## Work to be completed
Give the number of lines below that contain the word "Health", and nothing else.
>>>>>
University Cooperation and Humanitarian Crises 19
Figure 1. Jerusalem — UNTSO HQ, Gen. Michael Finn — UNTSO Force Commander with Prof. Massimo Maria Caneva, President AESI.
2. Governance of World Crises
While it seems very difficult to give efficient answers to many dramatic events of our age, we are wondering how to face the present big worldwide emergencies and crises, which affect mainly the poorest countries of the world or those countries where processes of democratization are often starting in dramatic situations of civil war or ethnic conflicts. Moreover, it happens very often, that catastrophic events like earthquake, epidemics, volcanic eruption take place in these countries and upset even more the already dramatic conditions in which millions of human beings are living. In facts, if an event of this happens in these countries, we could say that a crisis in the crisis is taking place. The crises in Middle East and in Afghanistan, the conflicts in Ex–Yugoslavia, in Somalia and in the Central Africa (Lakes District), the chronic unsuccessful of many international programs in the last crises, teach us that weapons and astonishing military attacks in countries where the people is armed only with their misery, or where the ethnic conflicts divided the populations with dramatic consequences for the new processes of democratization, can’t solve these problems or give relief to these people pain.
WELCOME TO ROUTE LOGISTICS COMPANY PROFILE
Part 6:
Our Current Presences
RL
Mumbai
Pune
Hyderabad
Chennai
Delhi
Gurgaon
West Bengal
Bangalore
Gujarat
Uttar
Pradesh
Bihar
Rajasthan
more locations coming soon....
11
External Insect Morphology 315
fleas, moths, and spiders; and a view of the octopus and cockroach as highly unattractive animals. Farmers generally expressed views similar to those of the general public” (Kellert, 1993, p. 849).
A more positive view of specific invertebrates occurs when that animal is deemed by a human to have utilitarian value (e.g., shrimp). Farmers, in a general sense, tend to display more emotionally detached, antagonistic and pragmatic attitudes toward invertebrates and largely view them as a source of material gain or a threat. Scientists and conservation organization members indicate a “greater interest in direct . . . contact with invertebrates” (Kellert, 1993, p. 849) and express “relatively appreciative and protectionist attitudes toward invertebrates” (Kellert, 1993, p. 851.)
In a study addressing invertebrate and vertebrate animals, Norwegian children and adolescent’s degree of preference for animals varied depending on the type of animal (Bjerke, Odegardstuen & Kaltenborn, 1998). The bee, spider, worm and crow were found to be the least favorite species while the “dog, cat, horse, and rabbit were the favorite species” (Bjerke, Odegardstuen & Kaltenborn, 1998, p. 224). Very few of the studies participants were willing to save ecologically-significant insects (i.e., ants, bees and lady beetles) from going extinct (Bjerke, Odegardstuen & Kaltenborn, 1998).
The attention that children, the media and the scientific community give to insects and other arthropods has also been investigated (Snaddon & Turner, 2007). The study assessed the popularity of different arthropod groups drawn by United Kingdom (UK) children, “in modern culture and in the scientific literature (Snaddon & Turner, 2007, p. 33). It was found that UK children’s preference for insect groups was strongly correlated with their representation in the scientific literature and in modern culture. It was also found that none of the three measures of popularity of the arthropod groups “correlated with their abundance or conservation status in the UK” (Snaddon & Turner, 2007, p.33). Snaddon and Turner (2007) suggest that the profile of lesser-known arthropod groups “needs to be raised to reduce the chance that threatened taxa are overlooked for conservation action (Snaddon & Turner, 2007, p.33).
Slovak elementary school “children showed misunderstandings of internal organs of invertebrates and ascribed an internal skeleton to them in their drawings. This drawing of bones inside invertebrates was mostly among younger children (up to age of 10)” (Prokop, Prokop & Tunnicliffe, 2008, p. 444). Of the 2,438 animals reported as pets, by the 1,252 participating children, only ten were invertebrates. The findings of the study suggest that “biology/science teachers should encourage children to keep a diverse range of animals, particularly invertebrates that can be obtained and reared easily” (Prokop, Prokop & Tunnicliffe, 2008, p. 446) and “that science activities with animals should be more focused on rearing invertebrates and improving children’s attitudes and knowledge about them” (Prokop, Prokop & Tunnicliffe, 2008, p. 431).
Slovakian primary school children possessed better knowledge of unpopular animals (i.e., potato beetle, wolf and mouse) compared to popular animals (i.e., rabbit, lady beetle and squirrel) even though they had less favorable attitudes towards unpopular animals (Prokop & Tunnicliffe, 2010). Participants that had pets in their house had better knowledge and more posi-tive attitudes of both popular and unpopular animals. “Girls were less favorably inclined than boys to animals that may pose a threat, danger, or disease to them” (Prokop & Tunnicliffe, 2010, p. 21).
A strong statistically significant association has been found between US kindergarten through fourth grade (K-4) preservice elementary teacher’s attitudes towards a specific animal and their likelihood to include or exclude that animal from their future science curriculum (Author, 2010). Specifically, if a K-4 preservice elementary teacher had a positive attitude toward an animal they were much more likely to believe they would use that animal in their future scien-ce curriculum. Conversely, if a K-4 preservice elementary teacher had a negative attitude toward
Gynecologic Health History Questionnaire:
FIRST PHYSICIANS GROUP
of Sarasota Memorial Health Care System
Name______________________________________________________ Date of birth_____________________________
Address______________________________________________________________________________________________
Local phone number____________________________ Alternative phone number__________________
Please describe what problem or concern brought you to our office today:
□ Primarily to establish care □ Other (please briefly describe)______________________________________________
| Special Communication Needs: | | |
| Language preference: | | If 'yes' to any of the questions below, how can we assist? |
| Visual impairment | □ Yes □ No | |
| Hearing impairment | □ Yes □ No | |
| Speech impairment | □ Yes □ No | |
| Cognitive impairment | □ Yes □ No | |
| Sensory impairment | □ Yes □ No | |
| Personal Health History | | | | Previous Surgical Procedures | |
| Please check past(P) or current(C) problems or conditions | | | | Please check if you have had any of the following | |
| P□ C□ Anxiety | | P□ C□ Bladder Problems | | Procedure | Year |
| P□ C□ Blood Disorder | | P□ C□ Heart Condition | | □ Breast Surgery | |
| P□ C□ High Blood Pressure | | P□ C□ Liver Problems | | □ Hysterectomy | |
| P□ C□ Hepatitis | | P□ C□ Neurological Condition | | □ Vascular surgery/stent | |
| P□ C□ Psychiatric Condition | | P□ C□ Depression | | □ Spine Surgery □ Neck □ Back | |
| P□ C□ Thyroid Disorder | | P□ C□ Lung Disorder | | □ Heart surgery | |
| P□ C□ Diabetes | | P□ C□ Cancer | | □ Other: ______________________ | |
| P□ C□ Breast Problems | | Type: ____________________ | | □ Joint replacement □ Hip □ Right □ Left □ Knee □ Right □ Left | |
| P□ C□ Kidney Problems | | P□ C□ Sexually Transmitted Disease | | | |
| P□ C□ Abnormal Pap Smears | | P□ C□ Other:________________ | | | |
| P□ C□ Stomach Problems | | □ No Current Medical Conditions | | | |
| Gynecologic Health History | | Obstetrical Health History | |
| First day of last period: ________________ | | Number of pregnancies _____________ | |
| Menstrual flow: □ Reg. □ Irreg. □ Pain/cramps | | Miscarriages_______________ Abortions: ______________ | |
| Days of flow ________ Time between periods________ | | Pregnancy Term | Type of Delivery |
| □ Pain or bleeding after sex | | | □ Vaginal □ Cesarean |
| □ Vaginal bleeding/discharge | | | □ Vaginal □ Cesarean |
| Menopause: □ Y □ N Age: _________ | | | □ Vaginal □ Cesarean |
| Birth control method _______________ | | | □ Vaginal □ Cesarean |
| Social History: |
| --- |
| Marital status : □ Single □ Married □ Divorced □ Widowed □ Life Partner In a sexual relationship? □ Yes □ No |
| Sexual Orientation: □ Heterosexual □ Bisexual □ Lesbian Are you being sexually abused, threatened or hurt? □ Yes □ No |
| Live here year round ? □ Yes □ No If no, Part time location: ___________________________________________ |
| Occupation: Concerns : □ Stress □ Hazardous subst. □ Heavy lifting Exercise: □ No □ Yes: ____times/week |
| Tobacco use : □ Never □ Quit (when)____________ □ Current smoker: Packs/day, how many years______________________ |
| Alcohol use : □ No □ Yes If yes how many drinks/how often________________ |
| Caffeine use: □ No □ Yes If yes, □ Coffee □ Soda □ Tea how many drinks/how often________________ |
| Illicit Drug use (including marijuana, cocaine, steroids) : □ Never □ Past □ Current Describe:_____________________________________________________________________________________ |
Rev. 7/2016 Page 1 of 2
<<<<<
## Response to the task
4